綱元は苦虫を噛み潰したような顔で言うが、それでもきっと一番の適任はこの人なのだ。
綱元が無理なら家庭教師役は今回誰もいなくなってしまう。


「完璧じゃなくていいんです、赤点取らない程度に教えてくれれば…」

「……え、」


必死に食い下がると、綱元がぴたりと動きを止めた。
相手の様子が変であることに気付き佐助が顔を上げると、まるで肩透かしでも食らったようにぽかんとしている綱元が視界に入る。


「鬼庭さん…?」

「あ……わ、わりぃ。えーと?…つーことはあれか?満点狙わなくていいってことか?」

「満点っ?……、いやいやいらないですそんなのっ」


満点なんてそれこそ雲の上の話だ。
佐助自身、高校時代に満点なんて得意科目でしか取ったことはないし、それだって真面目に勉強していた最初の頃だけ。
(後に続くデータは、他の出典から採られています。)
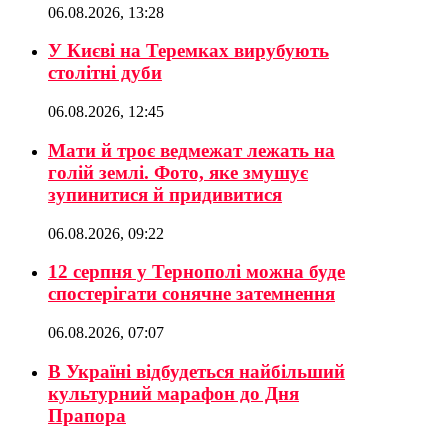
06.08.2026, 13:28
У Києві на Теремках вирубують
столітні дуби
06.08.2026, 12:45
Мати й троє ведмежат лежать на
голій землі. Фото, яке змушує
зупинитися й придивитися
06.08.2026, 09:22
12 серпня у Тернополі можна буде
спостерігати сонячне затемнення
06.08.2026, 07:07
В Україні відбудеться найбільший
культурний марафон до Дня
Прапора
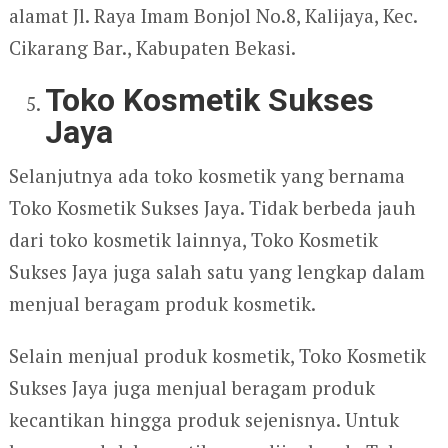
alamat Jl. Raya Imam Bonjol No.8, Kalijaya, Kec.
Cikarang Bar., Kabupaten Bekasi.
Toko Kosmetik Sukses
Jaya
Selanjutnya ada toko kosmetik yang bernama
Toko Kosmetik Sukses Jaya. Tidak berbeda jauh
dari toko kosmetik lainnya, Toko Kosmetik
Sukses Jaya juga salah satu yang lengkap dalam
menjual beragam produk kosmetik.
Selain menjual produk kosmetik, Toko Kosmetik
Sukses Jaya juga menjual beragam produk
kecantikan hingga produk sejenisnya. Untuk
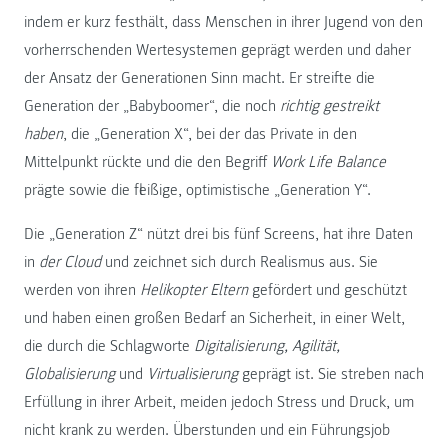
indem er kurz festhält, dass Menschen in ihrer Jugend von den
vorherrschenden Wertesystemen geprägt werden und daher
der Ansatz der Generationen Sinn macht. Er streifte die
Generation der „Babyboomer“, die noch
richtig gestreikt
haben
, die „Generation X“, bei der das Private in den
Mittelpunkt rückte und die den Begriff
Work Life Balance
prägte sowie die fleißige, optimistische „Generation Y“.
Die „Generation Z“ nützt drei bis fünf Screens, hat ihre Daten
in
der Cloud
und zeichnet sich durch Realismus aus. Sie
werden von ihren
Helikopter Eltern
gefördert und geschützt
und haben einen großen Bedarf an Sicherheit, in einer Welt,
die durch die Schlagworte
Digitalisierung, Agilität,
Globalisierung
und
Virtualisierung
geprägt ist. Sie streben nach
Erfüllung in ihrer Arbeit, meiden jedoch Stress und Druck, um
nicht krank zu werden. Überstunden und ein Führungsjob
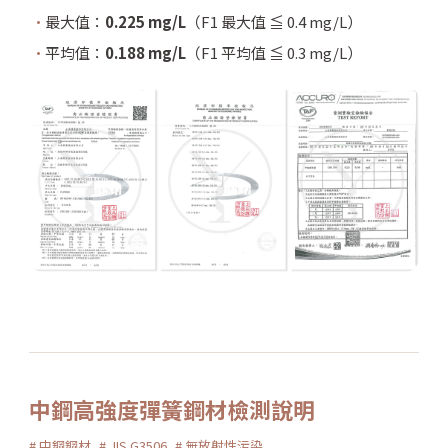
最大值：
0.225 mg/L
（F1 最大值 ≦ 0.4 mg/L）
平均值：
0.188 mg/L
（F1 平均值 ≦ 0.3 mg/L）
中鋼高強度彈簧鋼材檢測說明
# 中鋼鋼材
# JIS G3506
# 無放射性污染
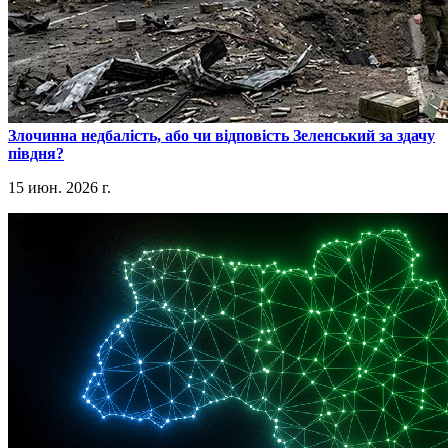
​Злочинна недбалість, або чи відповість Зеленський за здачу
півдня?
15 июн. 2026 г.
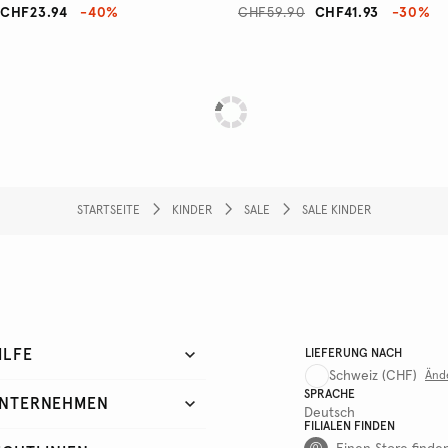
CHF23.94
-40%
CHF59.90
CHF41.93
-30%
STARTSEITE
KINDER
SALE
SALE KINDER
ILFE
LIEFERUNG NACH
Schweiz
(CHF)
Änd
SPRACHE
NTERNEHMEN
Deutsch
FILIALEN FINDEN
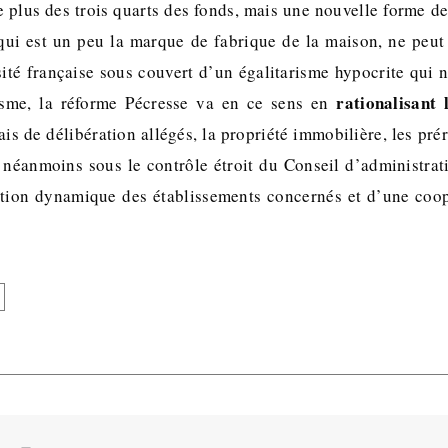
 plus des trois quarts des fonds, mais une nouvelle forme d
 qui est un peu la marque de fabrique de la maison, ne peut 
sité française sous couvert d’un égalitarisme hypocrite qui n
rationalisant
sme, la réforme Pécresse va en ce sens en
ais de délibération allégés, la propriété immobilière, les pré
e néanmoins sous le contrôle étroit du Conseil d’administrati
stion dynamique des établissements concernés et d’une coop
ぶんぶんと頭を横に振る佐助を見るなり、綱元はあぁなんだそうなのかと一人ぼやくとほっとしたような微笑を浮かべた。


「赤点クリアするくらいならどうにかなるだろ。教科書とか借りていいか?」

「ま、まじっ?すっげ、やった!!こっちの部屋ですっ」


頼もしい一言に佐助の溜飲も無事に下がった。